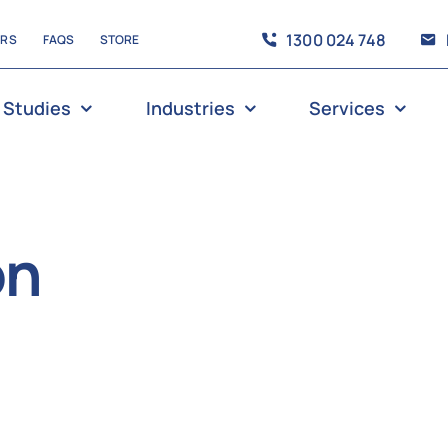
1300 024 748
ERS
FAQS
STORE
 Studies
Industries
Services
on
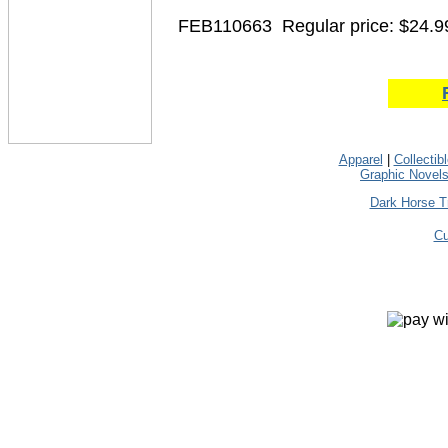
FEB110663
Regular price: $24.9
Apparel
|
Collectib
Graphic Novel
Dark Horse T
Cu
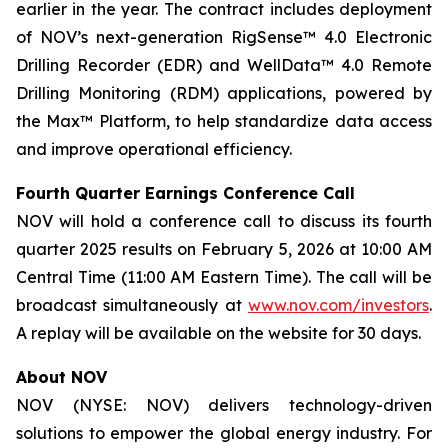
earlier in the year. The contract includes deployment
of NOV’s next-generation RigSense™ 4.0 Electronic
Drilling Recorder (EDR) and WellData™ 4.0 Remote
Drilling Monitoring (RDM) applications, powered by
the Max™ Platform, to help standardize data access
and improve operational efficiency.
Fourth Quarter Earnings Conference Call
NOV will hold a conference call to discuss its fourth
quarter 2025 results on February 5, 2026 at 10:00 AM
Central Time (11:00 AM Eastern Time). The call will be
broadcast simultaneously at
www.nov.com/investors
.
A replay will be available on the website for 30 days.
About NOV
NOV (NYSE: NOV) delivers technology-driven
solutions to empower the global energy industry. For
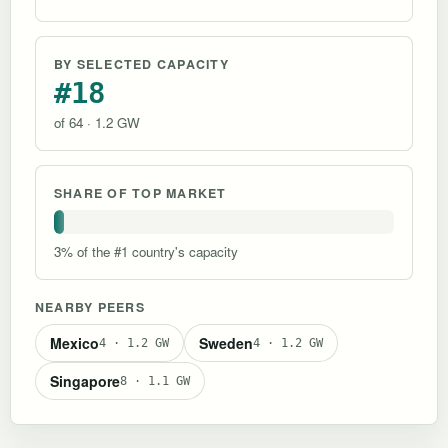
BY SELECTED CAPACITY
#18
of 64 · 1.2 GW
SHARE OF TOP MARKET
3% of the #1 country's capacity
NEARBY PEERS
Mexico
Sweden
4 · 1.2 GW
4 · 1.2 GW
Singapore
8 · 1.1 GW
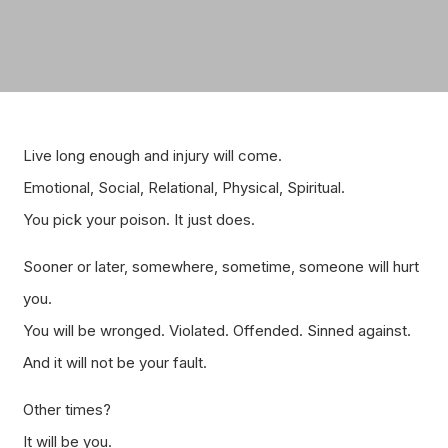
Live long enough and injury will come.
Emotional, Social, Relational, Physical, Spiritual.
You pick your poison. It just does.
Sooner or later, somewhere, sometime, someone will hurt
you.
You will be wronged. Violated. Offended. Sinned against.
And it will not be your fault.
Other times?
It will be you.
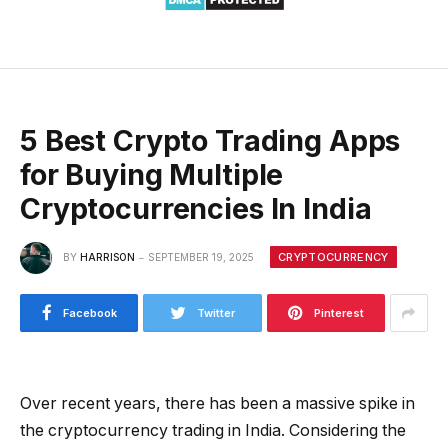
5 Best Crypto Trading Apps
for Buying Multiple
Cryptocurrencies In India
CRYPTOCURRENCY
BY
HARRISON
SEPTEMBER 19, 2025
Facebook
Twitter
Pinterest
Over recent years, there has been a massive spike in
the cryptocurrency trading in India. Considering the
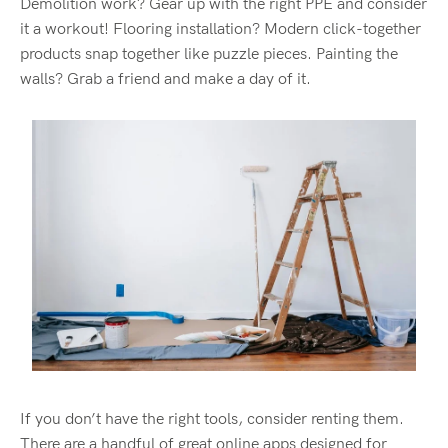
Demolition work? Gear up with
the right PPE
and
consider
it a workout
! Flooring installation? Modern click-together
products
snap together like puzzle pieces
. Painting the
walls? Grab a friend and make a day of it.
If you
don’t
have the right tools, consider renting them.
There are a handful of great online apps
designed for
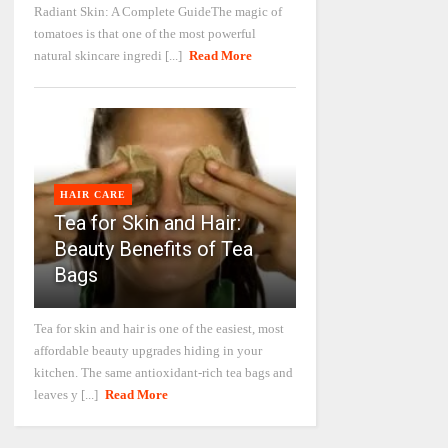
Radiant Skin: A Complete GuideThe magic of
tomatoes is that one of the most powerful
natural skincare ingredi [...]
Read More
HAIR CARE
Tea for Skin and Hair:
Beauty Benefits of Tea
Bags
Tea for skin and hair is one of the easiest, most
affordable beauty upgrades hiding in your
kitchen. The same antioxidant-rich tea bags and
leaves y [...]
Read More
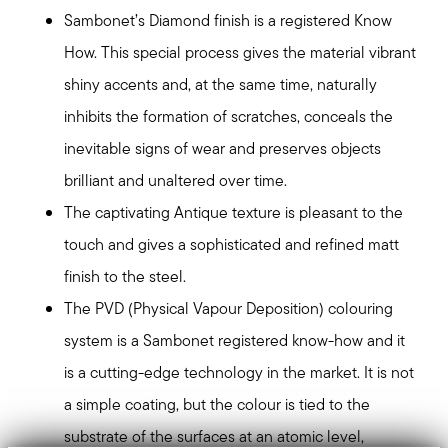
Sambonet’s Diamond finish is a registered Know
How. This special process gives the material vibrant
shiny accents and, at the same time, naturally
inhibits the formation of scratches, conceals the
inevitable signs of wear and preserves objects
brilliant and unaltered over time.
The captivating Antique texture is pleasant to the
touch and gives a sophisticated and refined matt
finish to the steel.
The PVD (Physical Vapour Deposition) colouring
system is a Sambonet registered know-how and it
is a cutting-edge technology in the market. It is not
a simple coating, but the colour is tied to the
substrate of the surfaces at an atomic level,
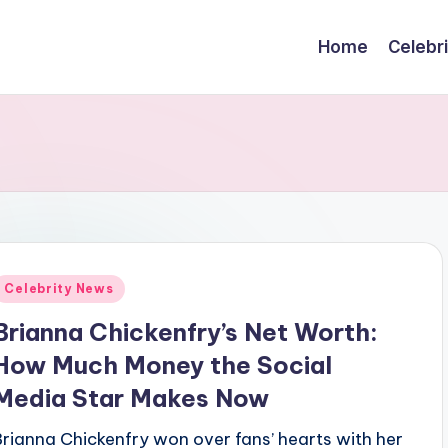
Home
Celebr
Posted
Celebrity News
n
Brianna Chickenfry’s Net Worth:
How Much Money the Social
Media Star Makes Now
Brianna Chickenfry won over fans’ hearts with her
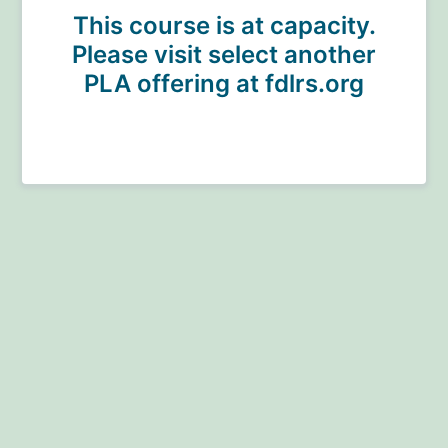
This course is at capacity.
Please visit select another
PLA offering at fdlrs.org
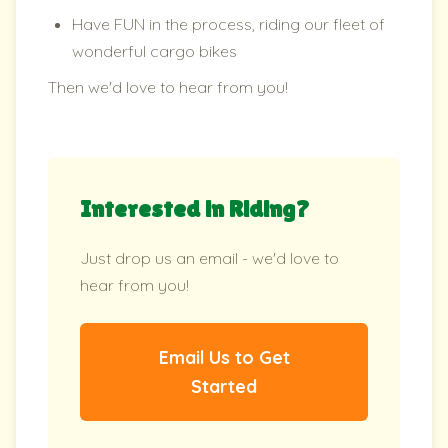
Have FUN in the process, riding our fleet of
wonderful cargo bikes
Then we'd love to hear from you!
Interested in Riding?
Just drop us an email - we'd love to
hear from you!
Email Us to Get
Started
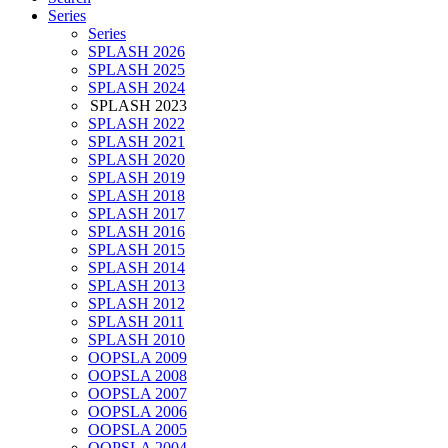
Series
Series
SPLASH 2026
SPLASH 2025
SPLASH 2024
SPLASH 2023
SPLASH 2022
SPLASH 2021
SPLASH 2020
SPLASH 2019
SPLASH 2018
SPLASH 2017
SPLASH 2016
SPLASH 2015
SPLASH 2014
SPLASH 2013
SPLASH 2012
SPLASH 2011
SPLASH 2010
OOPSLA 2009
OOPSLA 2008
OOPSLA 2007
OOPSLA 2006
OOPSLA 2005
OOPSLA 2004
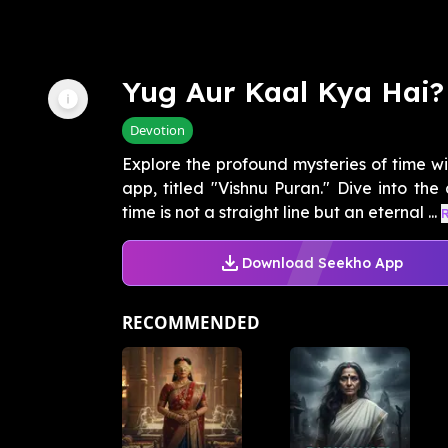
Yug Aur Kaal Kya Hai?
Devotion
Explore the profound mysteries of time w
app, titled "Vishnu Puran." Dive into the
time is not a straight line but an eternal ...
Download Seekho App
RECOMMENDED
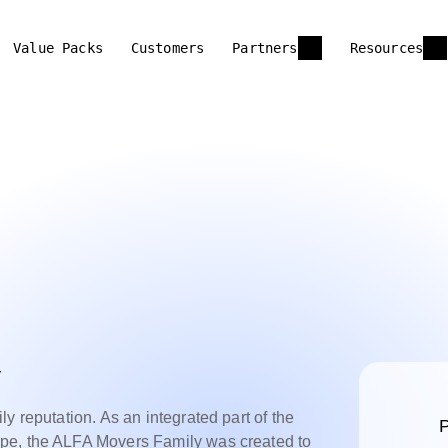
Value Packs
Customers
Partners
Resources
y
y reputation. As an integrated part of the
P
pe, the ALFA Movers Family was created to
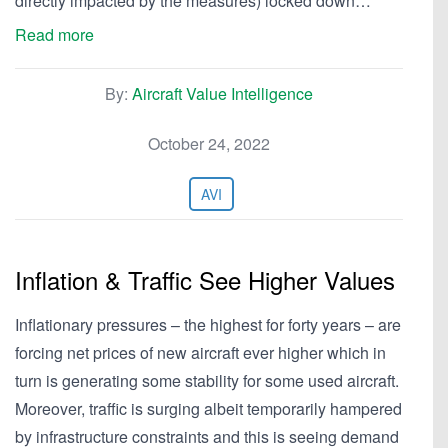
directly impacted by the measures) locked down…
Read more
By:
Aircraft Value Intelligence
October 24, 2022
AVI
Inflation & Traffic See Higher Values
Inflationary pressures – the highest for forty years – are
forcing net prices of new aircraft ever higher which in
turn is generating some stability for some used aircraft.
Moreover, traffic is surging albeit temporarily hampered
by infrastructure constraints and this is seeing demand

____

Filter the records for lines holding the string "most". Copy each one.

◆ Output below
tomatoes is that one of the most powerful
Tea for skin and hair is one of the easiest, most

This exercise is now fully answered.